I wonder how you feel about rules? Do you believe that they are a necessary aspect of life, which ensure the smooth functioning of society, or on the contrary do you feel that they are a cruel infringement of your freedoms and human rights?

When I was appointed as Headmaster of St Benedict’s a friend of mine gave me a book. This book is called the Rule of St Benedict, and I read it bit by bit while I was preparing to move here and start my new job. As I’m sure you know, in his Rule Benedict sets out the ways in which he thinks the monastery should function, and how the abbot and the monks should behave to ensure a harmonious and happy community.

We see rules in operation in more or less every walk of life. In sport for example, they are essential: imagine a game of rugby in which there are no lines and the players can go as far as they wish, or a game of hockey in which the players can pick up the ball and run it into the goal. What would happen if one player in a chess match decided her bishop could move sideways? If you watched any of the Rugby World Cup at the weekend you will have seen quite a lot of controversy around the application of the rules, if not the rules themselves, particularly around head contact and the sanctions for that, England fans perhaps feeling aggrieved that Tom Curry was given a red card when others who seemed to commit similar infringements got off with a lighter punishment.

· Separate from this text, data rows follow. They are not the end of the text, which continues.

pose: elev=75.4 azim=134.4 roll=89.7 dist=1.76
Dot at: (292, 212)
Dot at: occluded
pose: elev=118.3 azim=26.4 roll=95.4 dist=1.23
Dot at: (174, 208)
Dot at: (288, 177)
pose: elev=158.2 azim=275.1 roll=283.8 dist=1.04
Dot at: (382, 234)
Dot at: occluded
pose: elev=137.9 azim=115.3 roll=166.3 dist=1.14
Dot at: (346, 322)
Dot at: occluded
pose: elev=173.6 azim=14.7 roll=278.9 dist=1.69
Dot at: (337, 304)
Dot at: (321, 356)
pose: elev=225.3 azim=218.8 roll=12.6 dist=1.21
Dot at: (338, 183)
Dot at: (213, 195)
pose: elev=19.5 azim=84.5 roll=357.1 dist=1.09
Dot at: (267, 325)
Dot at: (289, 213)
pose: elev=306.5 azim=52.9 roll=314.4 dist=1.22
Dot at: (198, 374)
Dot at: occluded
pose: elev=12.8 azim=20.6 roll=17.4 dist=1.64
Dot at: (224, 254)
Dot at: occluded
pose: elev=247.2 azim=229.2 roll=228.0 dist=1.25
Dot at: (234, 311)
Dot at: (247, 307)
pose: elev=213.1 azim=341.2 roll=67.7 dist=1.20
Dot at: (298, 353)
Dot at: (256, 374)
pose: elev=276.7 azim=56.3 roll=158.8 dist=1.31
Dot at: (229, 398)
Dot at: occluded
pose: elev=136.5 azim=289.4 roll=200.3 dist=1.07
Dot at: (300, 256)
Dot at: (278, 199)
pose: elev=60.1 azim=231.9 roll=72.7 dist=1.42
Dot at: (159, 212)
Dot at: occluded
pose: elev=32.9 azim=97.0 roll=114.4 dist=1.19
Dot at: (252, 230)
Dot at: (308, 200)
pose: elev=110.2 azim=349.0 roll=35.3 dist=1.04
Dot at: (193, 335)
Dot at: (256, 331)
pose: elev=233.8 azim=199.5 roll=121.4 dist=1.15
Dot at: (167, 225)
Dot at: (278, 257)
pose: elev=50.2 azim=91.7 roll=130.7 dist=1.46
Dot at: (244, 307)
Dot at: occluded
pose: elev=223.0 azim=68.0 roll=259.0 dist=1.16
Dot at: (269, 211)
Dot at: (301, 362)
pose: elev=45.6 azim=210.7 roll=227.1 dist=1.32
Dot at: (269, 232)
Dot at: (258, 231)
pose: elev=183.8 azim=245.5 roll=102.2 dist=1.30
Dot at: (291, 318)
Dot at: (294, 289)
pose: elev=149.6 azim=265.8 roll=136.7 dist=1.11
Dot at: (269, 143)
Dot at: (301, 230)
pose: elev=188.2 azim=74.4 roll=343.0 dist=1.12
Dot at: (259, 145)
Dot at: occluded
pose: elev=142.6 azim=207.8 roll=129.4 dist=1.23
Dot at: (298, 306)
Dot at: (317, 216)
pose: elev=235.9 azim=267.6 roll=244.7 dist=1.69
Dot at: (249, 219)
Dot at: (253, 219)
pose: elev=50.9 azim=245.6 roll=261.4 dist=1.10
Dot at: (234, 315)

In creative pursuits too there are rules, although these have been challenged by artists who want to push back the boundaries of their art. For example, for centuries it was believed that you simply didn’t play or write notes outside the key you were playing or composing in. In painting you didn’t paint over the edge of the canvas on to the frame, and people should look like people; in drama you didn’t look at the audience or at the camera in a movie. But some creative women and men deliberately chose to break the rules and thereby create something exciting and new, the effect being what one writer famously called “the shock of the new.” The composer Claude Debussy said, “works of art make rules; rules do not make works of art.” However, I think that one thing that all these creative rule breakers had in common is that they had learned the rule book of their art form - learning their scales, learning how to paint things as they look, directing conventional plays or films - before they decided to throw it out of the window, so to speak.

However, I would like to suggest that, just as in sport rules create the conditions for a free expression of skill, in a school community rules can actually create freedom. This might seem an odd thing to say, but it is what we call a paradox, by which I mean something which appears nonsensical but is actually true. By abiding by the agreed the rules of the institution we are enabled to go about our life at school calmly and freely without being harassed, bullied, knocked over or made to feel threatened or unsafe. That said, we should not slavishly follow unjust rules: as we saw with St John Chrysostom we must be courageous enough to stand up to injustice; as the US President Franklin D. Roosevelt said, “Rules are not necessarily sacred, but principles are.” If you do believe that any of the school rules are unjust then do raise it with your School Council reps or one of the Decans and we can discuss it.